Tonight I write to you from New York City. The 11:00 local news informs us that bed bugs have become a problem for NYC movie theater-goers; the view from Times Square is wet and the temperature is 68; it's common for a man to refer to another man as "boss" in public spaces (personal observation). As for the project! There are some things you should know.
Almost immediately upon arriving we were warmly welcomed into Rachel Zucker's apartment, where we filmed her and talked about what it means to be contemporary, and a poet, and her, in New York. We left all starry and in a delighted glaze, only to find ourselves seated next to a big dog on Rob Fitterman's couch, where he fed me cheese bread and we had another set of recorded conversations on topics that thrilled us bone-deep (after all Rob, like us, is a firm pusher of the imperative inter-media ((formally fringe (challenged) delightedly marginish)) core of poetry as an artistic act(/concept).

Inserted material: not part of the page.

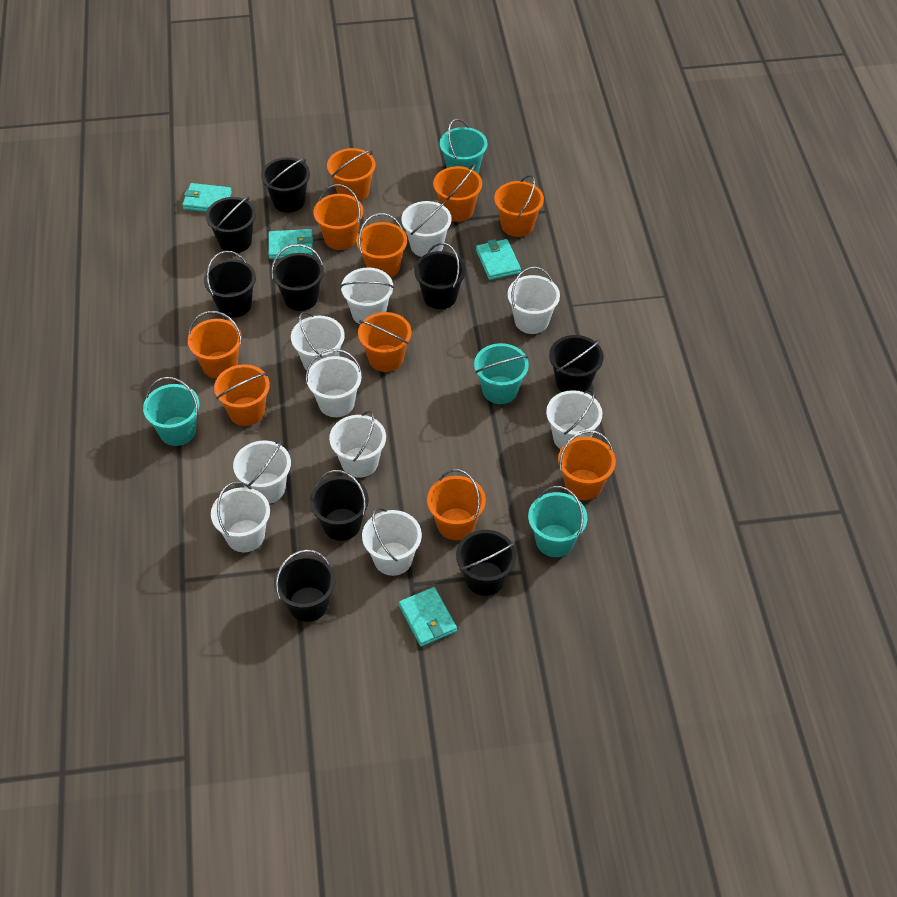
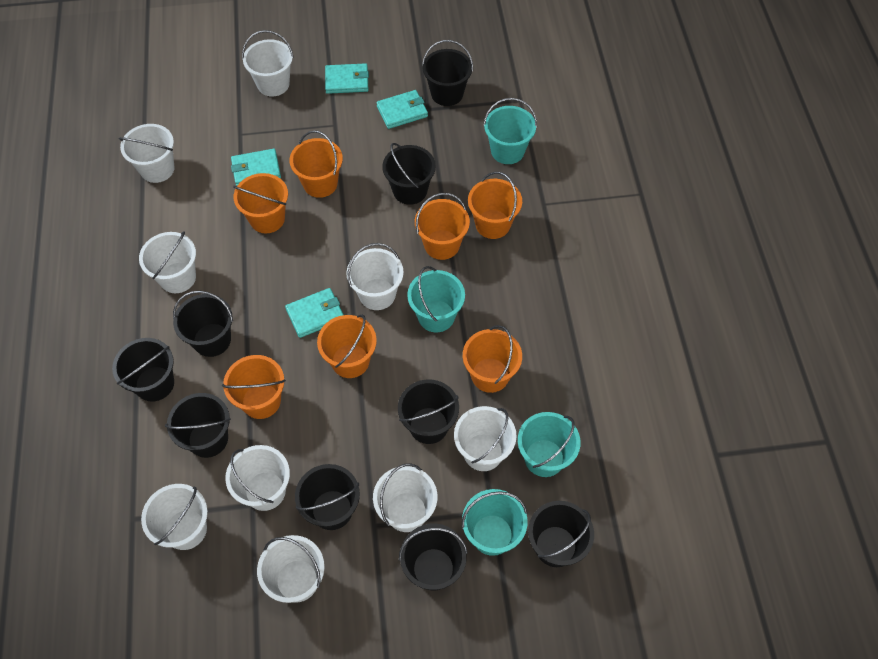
orange bucket: [188,311,242,379] [214,364,270,426] [313,184,363,250] [327,148,375,202] [356,213,407,278] [358,312,412,372] [427,469,486,540] [433,164,482,222] [494,175,544,237] [558,430,616,500] = 10 -> [222,355,286,419] [233,173,288,233] [290,130,343,198] [317,314,377,378] [415,193,470,260] [463,325,522,393] [468,172,522,239] = 7
white bucket: [211,481,270,552] [233,440,291,504] [291,312,345,371] [306,349,362,417] [329,410,386,478] [340,267,394,324] [362,507,422,576] [401,201,452,257] [507,267,560,334] [546,389,602,449] = 10 -> [119,124,175,183] [139,231,196,293] [141,484,208,550] [225,445,290,511] [242,30,294,96] [257,535,324,603] [346,243,404,310] [373,463,437,532] [454,406,517,471] = 9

Do note that these conversations, plus other wily content, is going to become available in some re-cut and rich way once we've amassed all we can and have the time to sort through it, most likely this fall. We've been telling people who ask, "what's it all about?" that we're currently (and have been now for 4 or so weeks ((if we're counting on tour dates (((maybe it's been a process for as long as the collective's been going ((((since about March 2010, or maybe for as long as we've been honing questions about poetry (((((some years now, or maybe since we've thought about the matter of questions at all ((((((forever)))))) in a gathering phase. Which means, we're collecting media and documents, plus distributing our postcards, in far and unlikely places. The synthesis of all this is still a mystery (to us and to you)! But be assured, poets say excellent things.
More excellent things were uttered later that night (July 28th) at our reading. The venue, the Microscope Gallery in Brooklyn, is a cozy space with an inviting lineup of events and exhibits that have been rooted in video work to date but, they tell us, are soon to include more poetry sorts of things. With poets, chairs and people in the chairs, the space felt satisfying and occupied. Which only became more true as the readings went on.
Dan Hoy opened with some astute, snappy poems that were quick on the release and extensive in the jive (which really just means he did an excellent job and the folks in attendance ate it up). He was followed by Ariana Reines, who read an engrossing hum of poems that luxuriated as much as they quipped. Rachel Zucker then contributed a powerful slew of new pieces that reveal exceptional vulnerability and strange comedy. Rob Fitterman closed out with hearty (though crucially spare) words on popular pharmaceutical drugs and, perhaps most memorably, an exciting account from an issue of his co-opted project, Collective Task. There was a striking flow to the readers and, since we are allowed to cut out the whole admiring-from-afar posture, we were outright delighted.
Most recently in New York we enjoyed a really electric interview with Dan Hoy, some very unbeatable slices of pizza (fact: all over America, pizza has been the most reliable and consistently edible food for us travellin' lectricians) and, just in case you forgot how this post started, moving clouds, thickish air and scattered showers. More of this in the days to come!